Restate word for word the lines of the entries below, starting with the line that holds "Sending startup registrations" and ending with the line that holds "request. This may have", and no others.

::: Entries shown

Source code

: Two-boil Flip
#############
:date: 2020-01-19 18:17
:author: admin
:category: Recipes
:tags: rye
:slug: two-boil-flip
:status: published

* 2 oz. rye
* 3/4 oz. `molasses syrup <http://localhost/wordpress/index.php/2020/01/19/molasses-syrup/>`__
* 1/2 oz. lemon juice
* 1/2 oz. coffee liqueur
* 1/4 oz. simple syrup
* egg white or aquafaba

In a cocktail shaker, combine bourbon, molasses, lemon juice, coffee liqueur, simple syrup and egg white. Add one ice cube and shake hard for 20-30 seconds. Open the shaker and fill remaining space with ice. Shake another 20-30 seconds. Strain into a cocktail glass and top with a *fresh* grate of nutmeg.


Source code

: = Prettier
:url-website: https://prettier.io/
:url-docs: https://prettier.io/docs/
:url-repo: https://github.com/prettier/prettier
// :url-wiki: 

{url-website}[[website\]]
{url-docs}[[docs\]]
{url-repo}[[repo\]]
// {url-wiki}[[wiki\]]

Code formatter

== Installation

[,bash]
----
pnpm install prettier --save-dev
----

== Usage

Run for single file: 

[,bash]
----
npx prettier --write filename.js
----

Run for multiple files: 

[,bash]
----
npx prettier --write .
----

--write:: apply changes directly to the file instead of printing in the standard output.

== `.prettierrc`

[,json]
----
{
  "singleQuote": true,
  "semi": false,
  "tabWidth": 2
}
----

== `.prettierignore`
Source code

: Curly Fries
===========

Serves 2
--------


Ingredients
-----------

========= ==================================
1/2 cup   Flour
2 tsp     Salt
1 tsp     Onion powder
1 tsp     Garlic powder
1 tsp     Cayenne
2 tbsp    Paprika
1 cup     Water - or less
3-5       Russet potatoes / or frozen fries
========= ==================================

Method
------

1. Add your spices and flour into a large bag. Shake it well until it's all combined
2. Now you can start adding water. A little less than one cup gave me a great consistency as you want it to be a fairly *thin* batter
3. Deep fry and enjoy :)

::::::
::: Entries shown

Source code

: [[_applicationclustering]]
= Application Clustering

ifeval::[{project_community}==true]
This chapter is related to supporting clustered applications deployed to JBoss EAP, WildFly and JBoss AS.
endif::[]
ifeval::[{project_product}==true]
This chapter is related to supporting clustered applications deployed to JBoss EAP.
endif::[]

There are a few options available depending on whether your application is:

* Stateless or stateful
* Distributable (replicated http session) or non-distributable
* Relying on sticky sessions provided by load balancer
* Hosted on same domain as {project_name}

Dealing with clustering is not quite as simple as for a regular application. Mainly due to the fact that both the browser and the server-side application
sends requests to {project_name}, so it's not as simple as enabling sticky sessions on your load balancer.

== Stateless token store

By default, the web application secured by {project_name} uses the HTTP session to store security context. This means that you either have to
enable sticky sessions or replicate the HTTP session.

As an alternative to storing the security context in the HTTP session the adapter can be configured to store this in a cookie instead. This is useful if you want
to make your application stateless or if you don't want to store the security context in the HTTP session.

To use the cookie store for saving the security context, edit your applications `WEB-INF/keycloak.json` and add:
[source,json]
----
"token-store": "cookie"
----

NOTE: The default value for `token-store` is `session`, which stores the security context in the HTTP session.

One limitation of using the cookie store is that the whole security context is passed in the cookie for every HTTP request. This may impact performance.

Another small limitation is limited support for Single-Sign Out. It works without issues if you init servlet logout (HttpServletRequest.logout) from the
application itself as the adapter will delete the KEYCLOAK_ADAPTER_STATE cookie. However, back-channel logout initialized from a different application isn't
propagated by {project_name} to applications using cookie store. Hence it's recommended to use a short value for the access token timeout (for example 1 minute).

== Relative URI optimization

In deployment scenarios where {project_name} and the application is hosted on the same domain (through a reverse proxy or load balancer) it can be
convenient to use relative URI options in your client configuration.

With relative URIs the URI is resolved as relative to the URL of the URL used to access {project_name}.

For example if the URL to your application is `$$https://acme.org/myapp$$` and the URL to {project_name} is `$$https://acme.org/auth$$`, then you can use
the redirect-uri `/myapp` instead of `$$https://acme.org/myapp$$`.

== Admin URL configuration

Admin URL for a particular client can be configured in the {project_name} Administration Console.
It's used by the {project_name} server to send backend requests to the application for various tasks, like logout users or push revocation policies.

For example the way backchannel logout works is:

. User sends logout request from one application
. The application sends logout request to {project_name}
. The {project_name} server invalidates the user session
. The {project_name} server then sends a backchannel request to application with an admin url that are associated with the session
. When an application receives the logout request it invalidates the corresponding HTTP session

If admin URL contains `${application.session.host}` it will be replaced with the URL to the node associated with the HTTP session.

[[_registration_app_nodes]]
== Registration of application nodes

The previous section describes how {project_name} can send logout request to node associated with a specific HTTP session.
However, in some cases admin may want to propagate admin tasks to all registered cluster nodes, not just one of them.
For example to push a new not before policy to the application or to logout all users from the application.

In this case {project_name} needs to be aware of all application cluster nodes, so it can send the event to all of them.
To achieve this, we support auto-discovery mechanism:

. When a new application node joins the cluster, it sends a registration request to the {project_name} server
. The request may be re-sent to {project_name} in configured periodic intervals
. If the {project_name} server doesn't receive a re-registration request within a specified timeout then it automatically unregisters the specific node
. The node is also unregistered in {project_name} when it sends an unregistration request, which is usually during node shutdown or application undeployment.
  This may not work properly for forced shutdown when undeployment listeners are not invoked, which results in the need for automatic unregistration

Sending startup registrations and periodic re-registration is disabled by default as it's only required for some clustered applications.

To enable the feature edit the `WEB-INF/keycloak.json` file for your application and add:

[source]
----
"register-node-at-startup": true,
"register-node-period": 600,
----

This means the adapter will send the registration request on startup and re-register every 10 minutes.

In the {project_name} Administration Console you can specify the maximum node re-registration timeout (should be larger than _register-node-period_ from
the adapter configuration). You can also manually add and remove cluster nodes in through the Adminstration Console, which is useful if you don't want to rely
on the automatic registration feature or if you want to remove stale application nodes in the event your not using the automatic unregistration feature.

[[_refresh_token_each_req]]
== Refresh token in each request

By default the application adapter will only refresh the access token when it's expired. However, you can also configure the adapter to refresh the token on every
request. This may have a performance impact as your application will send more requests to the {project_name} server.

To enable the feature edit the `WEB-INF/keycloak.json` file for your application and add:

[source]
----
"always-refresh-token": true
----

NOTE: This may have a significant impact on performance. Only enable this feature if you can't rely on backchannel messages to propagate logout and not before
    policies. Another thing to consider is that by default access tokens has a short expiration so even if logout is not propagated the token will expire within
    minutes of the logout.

::::::

→ **Exercise output**
Sending startup registrations and periodic re-registration is disabled by default as it's only required for some clustered applications.

To enable the feature edit the `WEB-INF/keycloak.json` file for your application and add:

[source]
----
"register-node-at-startup": true,
"register-node-period": 600,
----

This means the adapter will send the registration request on startup and re-register every 10 minutes.

In the {project_name} Administration Console you can specify the maximum node re-registration timeout (should be larger than _register-node-period_ from
the adapter configuration). You can also manually add and remove cluster nodes in through the Adminstration Console, which is useful if you don't want to rely
on the automatic registration feature or if you want to remove stale application nodes in the event your not using the automatic unregistration feature.

[[_refresh_token_each_req]]
== Refresh token in each request

By default the application adapter will only refresh the access token when it's expired. However, you can also configure the adapter to refresh the token on every
request. This may have a performance impact as your application will send more requests to the {project_name} server.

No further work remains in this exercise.